With a sigh, Waits nodded. “It is good I married a man so cautious!”

Camped in the heart of North Park six days later, for the first time Bass told her of Fawn, the Ute widow who took him in his first winter in the mountains.

“I never knew you were partial to the Ute women,” she said, not raising her eyes from the child’s moccasin she was repairing.

“She was fair to me, not asking me to stay when it came time to go,” Bass explained. “For that I am thankful. If she hadn’t let me go the next spring … I never would have made it to Absaroka, where my eyes first saw you.”

“And when your eyes finally did see me?”

He snorted with laughter, “Then I was no good for any other woman! I had to have you and no other!”

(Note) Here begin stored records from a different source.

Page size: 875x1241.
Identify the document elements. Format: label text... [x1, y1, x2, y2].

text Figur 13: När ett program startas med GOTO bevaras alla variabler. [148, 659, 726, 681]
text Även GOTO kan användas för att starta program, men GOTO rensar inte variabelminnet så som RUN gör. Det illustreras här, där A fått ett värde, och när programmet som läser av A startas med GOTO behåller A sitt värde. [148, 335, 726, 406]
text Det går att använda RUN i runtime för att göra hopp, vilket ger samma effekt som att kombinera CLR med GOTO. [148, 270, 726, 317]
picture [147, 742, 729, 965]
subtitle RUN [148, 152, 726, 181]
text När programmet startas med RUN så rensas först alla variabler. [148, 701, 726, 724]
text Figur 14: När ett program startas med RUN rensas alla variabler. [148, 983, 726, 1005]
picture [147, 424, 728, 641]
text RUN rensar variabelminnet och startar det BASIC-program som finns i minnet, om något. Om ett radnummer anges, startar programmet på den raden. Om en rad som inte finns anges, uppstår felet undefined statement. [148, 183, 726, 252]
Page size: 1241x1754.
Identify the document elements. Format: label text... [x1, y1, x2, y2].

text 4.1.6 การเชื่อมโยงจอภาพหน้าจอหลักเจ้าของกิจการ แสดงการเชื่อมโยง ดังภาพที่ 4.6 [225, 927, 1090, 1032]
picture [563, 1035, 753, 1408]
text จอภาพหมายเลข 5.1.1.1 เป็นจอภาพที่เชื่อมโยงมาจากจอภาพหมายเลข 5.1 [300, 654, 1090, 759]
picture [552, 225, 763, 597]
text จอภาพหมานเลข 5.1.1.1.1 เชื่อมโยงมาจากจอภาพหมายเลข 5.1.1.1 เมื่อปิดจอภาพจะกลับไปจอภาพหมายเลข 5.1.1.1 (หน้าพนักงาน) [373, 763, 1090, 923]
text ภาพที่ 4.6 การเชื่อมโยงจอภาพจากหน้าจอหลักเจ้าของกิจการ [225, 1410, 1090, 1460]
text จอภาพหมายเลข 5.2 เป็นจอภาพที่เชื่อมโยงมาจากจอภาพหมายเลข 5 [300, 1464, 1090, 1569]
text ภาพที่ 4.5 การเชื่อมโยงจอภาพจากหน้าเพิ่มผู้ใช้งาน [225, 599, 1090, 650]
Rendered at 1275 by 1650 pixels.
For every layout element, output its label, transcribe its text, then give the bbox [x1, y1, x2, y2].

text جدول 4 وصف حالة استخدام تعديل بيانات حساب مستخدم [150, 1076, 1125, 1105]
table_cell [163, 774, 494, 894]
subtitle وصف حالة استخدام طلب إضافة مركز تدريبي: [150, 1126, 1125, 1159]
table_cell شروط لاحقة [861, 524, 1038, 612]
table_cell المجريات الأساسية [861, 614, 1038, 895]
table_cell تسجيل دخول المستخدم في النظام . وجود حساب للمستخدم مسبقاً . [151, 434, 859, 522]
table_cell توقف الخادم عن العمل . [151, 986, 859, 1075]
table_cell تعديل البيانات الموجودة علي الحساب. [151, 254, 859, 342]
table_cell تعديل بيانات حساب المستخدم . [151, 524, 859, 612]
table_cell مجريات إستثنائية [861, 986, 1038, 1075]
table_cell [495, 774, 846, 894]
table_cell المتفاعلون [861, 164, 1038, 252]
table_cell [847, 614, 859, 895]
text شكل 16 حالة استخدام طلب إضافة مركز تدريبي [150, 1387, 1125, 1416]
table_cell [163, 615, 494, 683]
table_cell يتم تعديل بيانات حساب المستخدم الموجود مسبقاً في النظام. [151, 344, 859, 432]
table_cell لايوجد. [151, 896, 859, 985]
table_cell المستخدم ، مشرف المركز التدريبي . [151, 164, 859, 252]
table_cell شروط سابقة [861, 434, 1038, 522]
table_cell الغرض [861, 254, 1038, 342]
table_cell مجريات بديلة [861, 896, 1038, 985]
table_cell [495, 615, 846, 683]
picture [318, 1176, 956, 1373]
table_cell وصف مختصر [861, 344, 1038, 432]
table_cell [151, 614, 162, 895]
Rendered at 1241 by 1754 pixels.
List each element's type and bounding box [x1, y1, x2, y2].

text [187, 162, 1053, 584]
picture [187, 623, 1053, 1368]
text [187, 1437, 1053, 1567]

High upon the southern slopes of that high mountain valley the mountain man called Park Kyack or Buffalo Park, he stopped them near the middle of the following day to give their horses a breather. From there he pointed out where the Ute village had stood.

“Flea, Magpie—I want you both to hold up all your fingers for me,” he instructed.

They glanced at one another, then looked in wonder at
their mother a moment before they turned back to their father and did as he had asked.

“There. I want the two of you and your mother to look at all those fingers on your four hands,” he said. “Two-times-ten of your fingers. One finger for each year it has been since I first came to the mountains. Two-times-ten winters now since my first winter here, spent among the Ute.”